The inconspicuous title gives nothing away as to what awaits in this all-singing, all-dancing musical bringing silver-screen fantasy to life with the all-American melodies of Irving Berlin thrown in for good measure.
The touring comedy musical is a cheery affair, though its storyline doesn’t always hold up. Based on the 1967 British Lion film of the same name, struggling screenwriter Matthew Spenser (played by Haydn Oakley) and his wife Jean (played by Laura Pitt-Pulford) find themselves in hard times with bailiffs knocking at the door and little money when they hear Matthew has inherited a cinema from a distant relative. Thrilled at the news they dash off to Sloughborough only to discover the Bijou Kinema, better known as the ‘fleapit’, is rather decrepit and only a short way across the street from its competitor, the ultra modern Grand cinema run by the show’s comedy villain Ethel Hardcastle (played by Ricky Butt) and her husband Albert (played by Philip Rham). Creators Thom Southerland and Paul Alexander up-play a battle between the cinemas, bringing light comedy in between big showy numbers, though a decent villain song is missed.
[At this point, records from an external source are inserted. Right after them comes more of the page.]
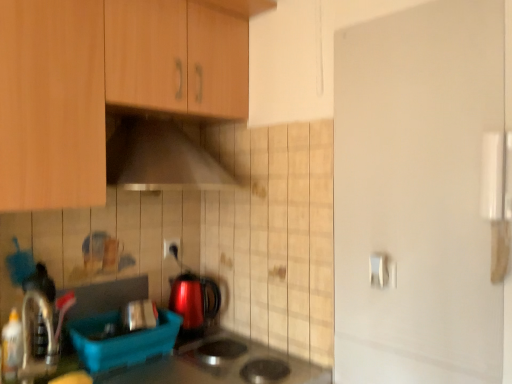
In the scene shown: In order to face translucent plastic bottle at lower left, should I rotate leftwards or rightwards?

A 29.707 degree turn to the left will do.

What is the approximate width of metallic silver toaster at lower center, the first appliance from the back?

It is 5.01 inches.

This screenshot has width=512, height=384. In order to click on metallic silver range hood at upper center in this screenshot , I will do `click(160, 159)`.

Image resolution: width=512 pixels, height=384 pixels. What do you see at coordinates (170, 247) in the screenshot? I see `white plastic electric outlet at center` at bounding box center [170, 247].

The width and height of the screenshot is (512, 384). I want to click on blue plastic container at lower left, the second appliance when ordered from back to front, so click(x=122, y=341).

Describe the element at coordinates (122, 341) in the screenshot. Image resolution: width=512 pixels, height=384 pixels. I see `blue plastic container at lower left, which ranks as the 1th appliance in front-to-back order` at that location.

What is the approximate height of glossy metallic kettle at center?

The height of glossy metallic kettle at center is 9.50 inches.

This screenshot has height=384, width=512. What do you see at coordinates (382, 271) in the screenshot?
I see `white glossy door handle at upper right` at bounding box center [382, 271].

At what (x,y) coordinates should I click in order to perform the action: click on translucent plastic bottle at lower left. Please return your answer as a coordinate pair (x, y). Looking at the image, I should click on (12, 346).

Where is `kitchen appliance located on the right of white plastic electric outlet at center`? kitchen appliance located on the right of white plastic electric outlet at center is located at coordinates (194, 302).

Is glossy metallic kettle at center positioned beyond the bounds of white plastic electric outlet at center?

Yes, glossy metallic kettle at center is not within white plastic electric outlet at center.

Can you confirm if glossy metallic kettle at center is taller than white plastic electric outlet at center?

Yes, glossy metallic kettle at center is taller than white plastic electric outlet at center.

From a real-world perspective, who is located lower, glossy metallic kettle at center or white plastic electric outlet at center?

From a 3D spatial view, glossy metallic kettle at center is below.

Which point is more forward, (x=131, y=351) or (x=178, y=309)?

The point (x=131, y=351) is more forward.

Is blue plastic container at lower left, the second appliance when ordered from back to front, completely or partially outside of glossy metallic kettle at center?

blue plastic container at lower left, the second appliance when ordered from back to front, lies outside glossy metallic kettle at center's area.

From the picture: Between blue plastic container at lower left, the second appliance when ordered from back to front, and glossy metallic kettle at center, which one has more height?

With more height is glossy metallic kettle at center.

Considering the relative positions of blue plastic container at lower left, the second appliance when ordered from back to front, and glossy metallic kettle at center in the image provided, is blue plastic container at lower left, the second appliance when ordered from back to front, to the left of glossy metallic kettle at center from the viewer's perspective?

Correct, you'll find blue plastic container at lower left, the second appliance when ordered from back to front, to the left of glossy metallic kettle at center.

Which object is positioned more to the left, wooden cabinet at upper left or blue plastic container at lower left, which ranks as the 1th appliance in front-to-back order?

blue plastic container at lower left, which ranks as the 1th appliance in front-to-back order, is more to the left.

Find the location of `cabinetry to the right of blue plastic container at lower left, the second appliance when ordered from back to front`. cabinetry to the right of blue plastic container at lower left, the second appliance when ordered from back to front is located at coordinates (106, 83).

Consider the image. Considering the relative sizes of wooden cabinet at upper left and blue plastic container at lower left, the second appliance when ordered from back to front, in the image provided, is wooden cabinet at upper left smaller than blue plastic container at lower left, the second appliance when ordered from back to front,?

No.

From the image's perspective, does wooden cabinet at upper left appear higher than blue plastic container at lower left, the second appliance when ordered from back to front?

Correct, wooden cabinet at upper left appears higher than blue plastic container at lower left, the second appliance when ordered from back to front, in the image.

From a real-world perspective, which is physically below, translucent plastic bottle at lower left or white glossy door handle at upper right?

translucent plastic bottle at lower left, from a real-world perspective.

Considering the sizes of translucent plastic bottle at lower left and white glossy door handle at upper right in the image, is translucent plastic bottle at lower left bigger or smaller than white glossy door handle at upper right?

translucent plastic bottle at lower left is bigger than white glossy door handle at upper right.

Would you say white glossy door handle at upper right is part of translucent plastic bottle at lower left's contents?

Actually, white glossy door handle at upper right is outside translucent plastic bottle at lower left.

Between translucent plastic bottle at lower left and white glossy door handle at upper right, which one has larger width?

With larger width is translucent plastic bottle at lower left.

Which is farther, (4, 376) or (184, 294)?

The point (184, 294) is more distant.

Can you confirm if translucent plastic bottle at lower left is taller than glossy metallic kettle at center?

Incorrect, the height of translucent plastic bottle at lower left is not larger of that of glossy metallic kettle at center.

Is translucent plastic bottle at lower left spatially inside glossy metallic kettle at center, or outside of it?

translucent plastic bottle at lower left is not enclosed by glossy metallic kettle at center.

Is glossy metallic kettle at center turned away from metallic silver toaster at lower center, the first appliance from the back?

No, metallic silver toaster at lower center, the first appliance from the back, is not at the back of glossy metallic kettle at center.

Can you confirm if glossy metallic kettle at center is taller than metallic silver toaster at lower center, the first appliance from the back?

Yes, glossy metallic kettle at center is taller than metallic silver toaster at lower center, the first appliance from the back.

Can you confirm if glossy metallic kettle at center is positioned to the left of metallic silver toaster at lower center, which is the second appliance in front-to-back order?

In fact, glossy metallic kettle at center is to the right of metallic silver toaster at lower center, which is the second appliance in front-to-back order.

Between point (173, 293) and point (142, 325), which one is positioned in front?

Positioned in front is point (142, 325).

Is glossy metallic kettle at center positioned far away from white glossy door handle at upper right?

Actually, glossy metallic kettle at center and white glossy door handle at upper right are a little close together.

The height and width of the screenshot is (384, 512). Identify the location of door handle on the right of glossy metallic kettle at center. (382, 271).

Is glossy metallic kettle at center oriented away from white glossy door handle at upper right?

No.

The image size is (512, 384). In order to click on kitchen appliance in front of the white plastic electric outlet at center in this screenshot , I will do `click(194, 302)`.

In order to click on the 2nd appliance to the left of the glossy metallic kettle at center, counting from the anchor's position in this screenshot , I will do (122, 341).

Based on their spatial positions, is translucent plastic bottle at lower left or white plastic electric outlet at center closer to glossy metallic kettle at center?

The object closer to glossy metallic kettle at center is white plastic electric outlet at center.

Consider the image. Based on their spatial positions, is metallic silver range hood at upper center or white glossy door handle at upper right closer to white plastic electric outlet at center?

metallic silver range hood at upper center is positioned closer to the anchor white plastic electric outlet at center.

From the image, which object appears to be nearer to blue plastic container at lower left, which ranks as the 1th appliance in front-to-back order, glossy metallic kettle at center or wooden cabinet at upper left?

Based on the image, glossy metallic kettle at center appears to be nearer to blue plastic container at lower left, which ranks as the 1th appliance in front-to-back order.

Estimate the real-world distances between objects in this image. Which object is further from white plastic electric outlet at center, metallic silver range hood at upper center or blue plastic container at lower left, the second appliance when ordered from back to front?

The object further to white plastic electric outlet at center is blue plastic container at lower left, the second appliance when ordered from back to front.

Looking at the image, which one is located closer to blue plastic container at lower left, which ranks as the 1th appliance in front-to-back order, translucent plastic bottle at lower left or metallic silver toaster at lower center, the first appliance from the back?

metallic silver toaster at lower center, the first appliance from the back, is positioned closer to the anchor blue plastic container at lower left, which ranks as the 1th appliance in front-to-back order.

When comparing their distances from translucent plastic bottle at lower left, does glossy metallic kettle at center or white plastic electric outlet at center seem further?

The object further to translucent plastic bottle at lower left is white plastic electric outlet at center.

Estimate the real-world distances between objects in this image. Which object is further from white plastic electric outlet at center, white glossy door handle at upper right or translucent plastic bottle at lower left?

white glossy door handle at upper right is further to white plastic electric outlet at center.

Looking at the image, which one is located closer to metallic silver range hood at upper center, white glossy door handle at upper right or blue plastic container at lower left, the second appliance when ordered from back to front?

blue plastic container at lower left, the second appliance when ordered from back to front, lies closer to metallic silver range hood at upper center than the other object.

The height and width of the screenshot is (384, 512). What are the coordinates of `home appliance between wooden cabinet at upper left and white plastic electric outlet at center along the z-axis` in the screenshot? It's located at (160, 159).

Where is `appliance between wooden cabinet at upper left and blue plastic container at lower left, the second appliance when ordered from back to front, vertically`? Image resolution: width=512 pixels, height=384 pixels. appliance between wooden cabinet at upper left and blue plastic container at lower left, the second appliance when ordered from back to front, vertically is located at coordinates (139, 315).

I want to click on kitchen appliance between wooden cabinet at upper left and white plastic electric outlet at center along the z-axis, so click(194, 302).

In order to click on electric outlet located between metallic silver toaster at lower center, which is the second appliance in front-to-back order, and white glossy door handle at upper right in the left-right direction in this screenshot , I will do `click(170, 247)`.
Clunky set changes occasionally take away from the explosions of energy and group dance numbers that take place in bursts throughout the show, and there is a rather repetitive scene depicting the film interval shows towards the end that makes the storyline a tad forgettable. That said there is a true starry moment when the goofy Tom Fazackalee (played by Sam O’Rourke) and his sweetheart Marlene Hardcastle (played by Christina Bennington) break into ‘Steppin’ Out with my Baby’, a fantastic song and dance number that uplifts the audience and actors on stage alike, and sets the pace for the second act.
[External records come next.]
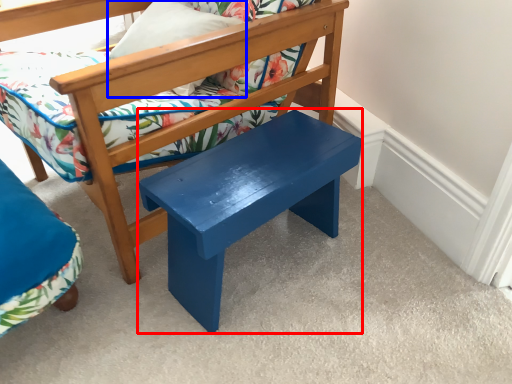
Question: Which point is further to the camera, stool (highlighted by a red box) or pillow (highlighted by a blue box)?

Choices:
 (A) stool
 (B) pillow

Answer: (B)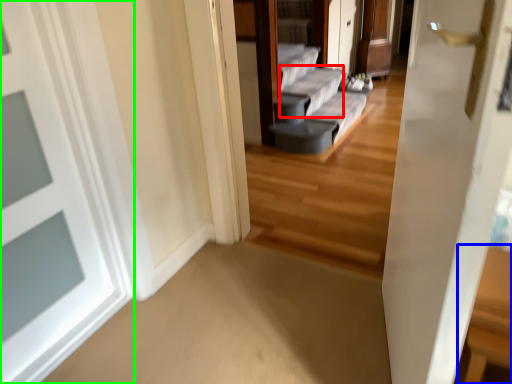
Question: Which object is the farthest from couch (highlighted by a red box)? Choose among these: table (highlighted by a blue box) or door (highlighted by a green box).

Choices:
 (A) table
 (B) door

Answer: (A)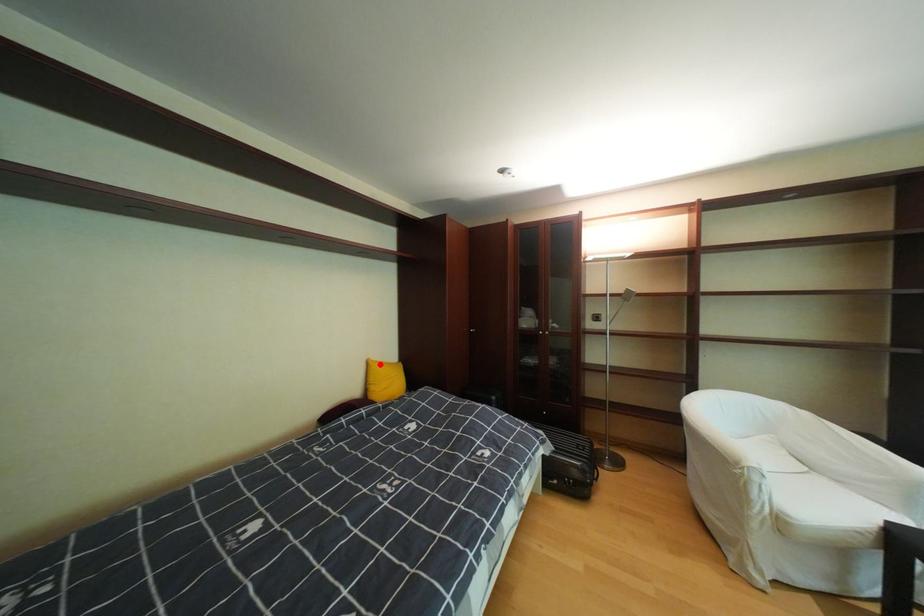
The show is full of loveable characters, including the wonderful Liza Goddard as Mrs Fazackalee and ex-Coronation Street villain, Brian Capron, who is almost unrecognisable as drunken projectionist Percy Quill. Though arguably one of the show’s biggest stars is camp solicitor Robin Carter (played by Matthew Crowe) who certainly knows how to steal a scene, popping up with a toe tap or witty line at all the right moments.
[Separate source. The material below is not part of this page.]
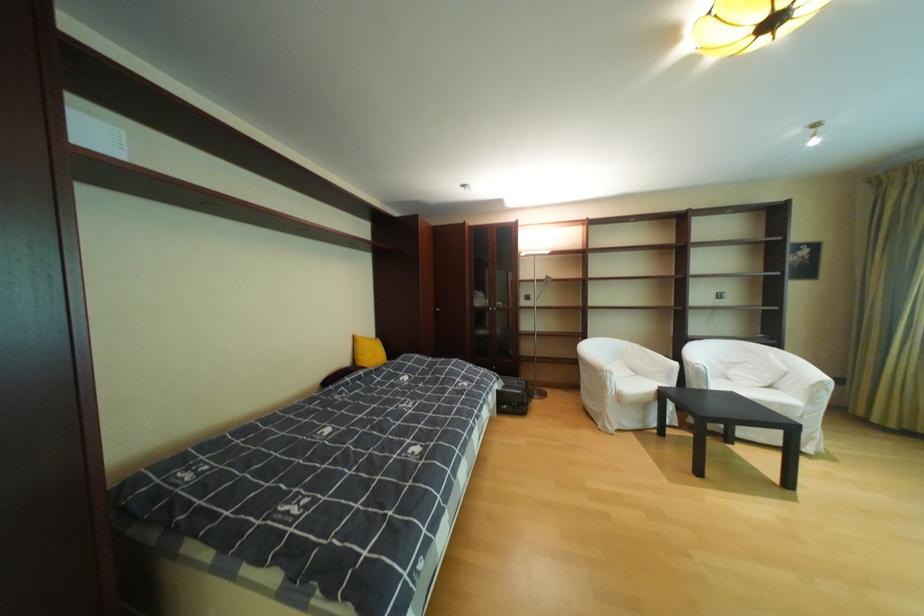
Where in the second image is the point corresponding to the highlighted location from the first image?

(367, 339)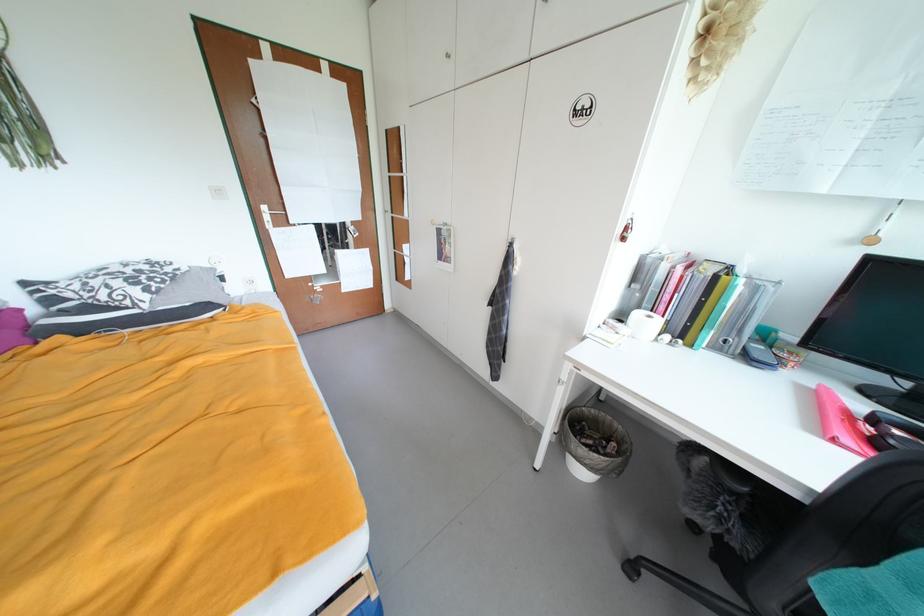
Berlin’s songs might not work in this classic British comedy on paper, but in reality they do and numbers including Blue Skies, Always and Shaking the Blues Away work seamlessly with the narrative to get the audience going, helped by the natural charm of Matt and Jean Spenser who flourish on stage.
All in all The Smallest Show on Earth is a British musical to be proud of and, with a little polishing, promises to leave you whistling to the tune of a Berlin classic all the way home.